— TRY IT —
Set down every entry below exactly as it stands.

(Page-level text extractions)
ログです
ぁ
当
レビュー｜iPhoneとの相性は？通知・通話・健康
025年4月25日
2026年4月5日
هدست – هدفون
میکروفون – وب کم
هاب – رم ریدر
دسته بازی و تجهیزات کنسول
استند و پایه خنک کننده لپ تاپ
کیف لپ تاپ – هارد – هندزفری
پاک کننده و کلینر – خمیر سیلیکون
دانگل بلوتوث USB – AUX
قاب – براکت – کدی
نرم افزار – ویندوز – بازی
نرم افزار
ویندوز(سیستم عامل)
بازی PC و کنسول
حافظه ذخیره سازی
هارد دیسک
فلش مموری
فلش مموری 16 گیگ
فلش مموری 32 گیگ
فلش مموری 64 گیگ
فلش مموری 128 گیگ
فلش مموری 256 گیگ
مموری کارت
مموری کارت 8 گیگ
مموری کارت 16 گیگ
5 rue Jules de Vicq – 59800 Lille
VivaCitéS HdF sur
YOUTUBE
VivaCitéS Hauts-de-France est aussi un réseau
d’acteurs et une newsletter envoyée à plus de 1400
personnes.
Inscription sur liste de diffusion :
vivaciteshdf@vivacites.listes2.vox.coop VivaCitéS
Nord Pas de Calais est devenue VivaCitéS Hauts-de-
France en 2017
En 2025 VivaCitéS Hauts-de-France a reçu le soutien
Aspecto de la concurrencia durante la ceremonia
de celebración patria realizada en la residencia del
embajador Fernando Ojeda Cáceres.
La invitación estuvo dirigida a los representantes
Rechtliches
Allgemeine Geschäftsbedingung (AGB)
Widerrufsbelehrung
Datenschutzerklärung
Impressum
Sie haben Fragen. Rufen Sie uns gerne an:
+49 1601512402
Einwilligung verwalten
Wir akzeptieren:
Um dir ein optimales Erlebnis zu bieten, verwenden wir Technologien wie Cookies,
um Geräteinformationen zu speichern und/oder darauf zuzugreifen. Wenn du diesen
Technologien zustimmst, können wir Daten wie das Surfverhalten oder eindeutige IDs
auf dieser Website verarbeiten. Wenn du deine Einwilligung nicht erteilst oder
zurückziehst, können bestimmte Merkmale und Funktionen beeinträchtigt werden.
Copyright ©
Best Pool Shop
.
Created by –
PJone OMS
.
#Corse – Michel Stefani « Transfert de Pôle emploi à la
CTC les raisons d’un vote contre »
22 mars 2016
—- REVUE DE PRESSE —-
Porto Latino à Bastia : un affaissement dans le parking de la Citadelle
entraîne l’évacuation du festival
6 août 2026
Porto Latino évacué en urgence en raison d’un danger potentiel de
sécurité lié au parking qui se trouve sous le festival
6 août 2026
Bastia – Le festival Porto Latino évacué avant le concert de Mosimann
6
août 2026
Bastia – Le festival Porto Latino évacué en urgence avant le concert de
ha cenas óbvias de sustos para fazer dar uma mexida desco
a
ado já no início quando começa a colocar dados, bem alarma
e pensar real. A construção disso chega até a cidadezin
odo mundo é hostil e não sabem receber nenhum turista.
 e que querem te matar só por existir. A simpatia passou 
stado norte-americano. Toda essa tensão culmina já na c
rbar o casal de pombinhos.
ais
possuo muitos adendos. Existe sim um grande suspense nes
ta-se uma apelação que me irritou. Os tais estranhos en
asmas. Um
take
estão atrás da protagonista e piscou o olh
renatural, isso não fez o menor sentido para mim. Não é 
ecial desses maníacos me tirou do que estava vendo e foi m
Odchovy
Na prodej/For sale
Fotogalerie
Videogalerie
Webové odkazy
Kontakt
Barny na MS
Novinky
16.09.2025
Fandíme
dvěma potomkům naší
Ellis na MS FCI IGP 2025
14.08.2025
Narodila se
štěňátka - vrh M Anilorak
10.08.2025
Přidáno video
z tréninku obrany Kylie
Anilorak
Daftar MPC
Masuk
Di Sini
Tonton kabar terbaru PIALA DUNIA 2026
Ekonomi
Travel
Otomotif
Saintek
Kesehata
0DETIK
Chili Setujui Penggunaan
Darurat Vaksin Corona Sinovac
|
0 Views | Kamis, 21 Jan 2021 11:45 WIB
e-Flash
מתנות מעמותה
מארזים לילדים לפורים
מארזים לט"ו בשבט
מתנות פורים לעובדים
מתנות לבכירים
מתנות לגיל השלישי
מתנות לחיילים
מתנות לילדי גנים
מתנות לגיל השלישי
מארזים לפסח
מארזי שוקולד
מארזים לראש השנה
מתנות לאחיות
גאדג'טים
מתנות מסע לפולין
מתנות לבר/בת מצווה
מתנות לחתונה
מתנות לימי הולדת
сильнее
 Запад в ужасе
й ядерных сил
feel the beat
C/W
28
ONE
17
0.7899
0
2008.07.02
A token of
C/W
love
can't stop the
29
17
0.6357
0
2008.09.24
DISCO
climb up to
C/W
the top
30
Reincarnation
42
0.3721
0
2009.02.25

— RESULT OF THE EXERCISE —
ログです
ぁ
当
レビュー｜iPhoneとの相性は？通知・通話・健康
025年4月25日
2026年4月5日
هدست – هدفون
میکروفون – وب کم
هاب – رم ریدر
دسته بازی و تجهیزات کنسول
استند و پایه خنک کننده لپ تاپ
کیف لپ تاپ – هارد – هندزفری
پاک کننده و کلینر – خمیر سیلیکون
دانگل بلوتوث USB – AUX
قاب – براکت – کدی
نرم افزار – ویندوز – بازی
نرم افزار
ویندوز(سیستم عامل)
بازی PC و کنسول
حافظه ذخیره سازی
هارد دیسک
فلش مموری
فلش مموری 16 گیگ
فلش مموری 32 گیگ
فلش مموری 64 گیگ
فلش مموری 128 گیگ
فلش مموری 256 گیگ
مموری کارت
مموری کارت 8 گیگ
مموری کارت 16 گیگ
5 rue Jules de Vicq – 59800 Lille
VivaCitéS HdF sur
YOUTUBE
VivaCitéS Hauts-de-France est aussi un réseau
d’acteurs et une newsletter envoyée à plus de 1400
personnes.
Inscription sur liste de diffusion :
vivaciteshdf@vivacites.listes2.vox.coop VivaCitéS
Nord Pas de Calais est devenue VivaCitéS Hauts-de-
France en 2017
En 2025 VivaCitéS Hauts-de-France a reçu le soutien
Aspecto de la concurrencia durante la ceremonia
de celebración patria realizada en la residencia del
embajador Fernando Ojeda Cáceres.
La invitación estuvo dirigida a los representantes
Rechtliches
Allgemeine Geschäftsbedingung (AGB)
Widerrufsbelehrung
Datenschutzerklärung
Impressum
Sie haben Fragen. Rufen Sie uns gerne an:
+49 1601512402
Einwilligung verwalten
Wir akzeptieren:
Um dir ein optimales Erlebnis zu bieten, verwenden wir Technologien wie Cookies,
um Geräteinformationen zu speichern und/oder darauf zuzugreifen. Wenn du diesen
Technologien zustimmst, können wir Daten wie das Surfverhalten oder eindeutige IDs
auf dieser Website verarbeiten. Wenn du deine Einwilligung nicht erteilst oder
zurückziehst, können bestimmte Merkmale und Funktionen beeinträchtigt werden.
Copyright ©
Best Pool Shop
.
Created by –
PJone OMS
.
#Corse – Michel Stefani « Transfert de Pôle emploi à la
CTC les raisons d’un vote contre »
22 mars 2016
—- REVUE DE PRESSE —-
Porto Latino à Bastia : un affaissement dans le parking de la Citadelle
entraîne l’évacuation du festival
6 août 2026
Porto Latino évacué en urgence en raison d’un danger potentiel de
sécurité lié au parking qui se trouve sous le festival
6 août 2026
Bastia – Le festival Porto Latino évacué avant le concert de Mosimann
6
août 2026
Bastia – Le festival Porto Latino évacué en urgence avant le concert de
ha cenas óbvias de sustos para fazer dar uma mexida desco
a
ado já no início quando começa a colocar dados, bem alarma
e pensar real. A construção disso chega até a cidadezin
odo mundo é hostil e não sabem receber nenhum turista.
 e que querem te matar só por existir. A simpatia passou 
stado norte-americano. Toda essa tensão culmina já na c
rbar o casal de pombinhos.
ais
possuo muitos adendos. Existe sim um grande suspense nes
ta-se uma apelação que me irritou. Os tais estranhos en
asmas. Um
take
estão atrás da protagonista e piscou o olh
renatural, isso não fez o menor sentido para mim. Não é 
ecial desses maníacos me tirou do que estava vendo e foi m
Odchovy
Na prodej/For sale
Fotogalerie
Videogalerie
Webové odkazy
Kontakt
Barny na MS
Novinky
16.09.2025
Fandíme
dvěma potomkům naší
Ellis na MS FCI IGP 2025
14.08.2025
Narodila se
štěňátka - vrh M Anilorak
10.08.2025
Přidáno video
z tréninku obrany Kylie
Anilorak
Daftar MPC
Masuk
Di Sini
Tonton kabar terbaru PIALA DUNIA 2026
Ekonomi
Travel
Otomotif
Saintek
Kesehata
0DETIK
Chili Setujui Penggunaan
Darurat Vaksin Corona Sinovac
|
0 Views | Kamis, 21 Jan 2021 11:45 WIB
e-Flash
מתנות מעמותה
מארזים לילדים לפורים
מארזים לט"ו בשבט
מתנות פורים לעובדים
מתנות לבכירים
מתנות לגיל השלישי
מתנות לחיילים
מתנות לילדי גנים
מתנות לגיל השלישי
מארזים לפסח
מארזי שוקולד
מארזים לראש השנה
מתנות לאחיות
גאדג'טים
מתנות מסע לפולין
מתנות לבר/בת מצווה
מתנות לחתונה
מתנות לימי הולדת
сильнее
 Запад в ужасе
й ядерных сил
feel the beat
C/W
28
ONE
17
0.7899
0
2008.07.02
A token of
C/W
love
can't stop the
29
17
0.6357
0
2008.09.24
DISCO
climb up to
C/W
the top
30
Reincarnation
42
0.3721
0
2009.02.25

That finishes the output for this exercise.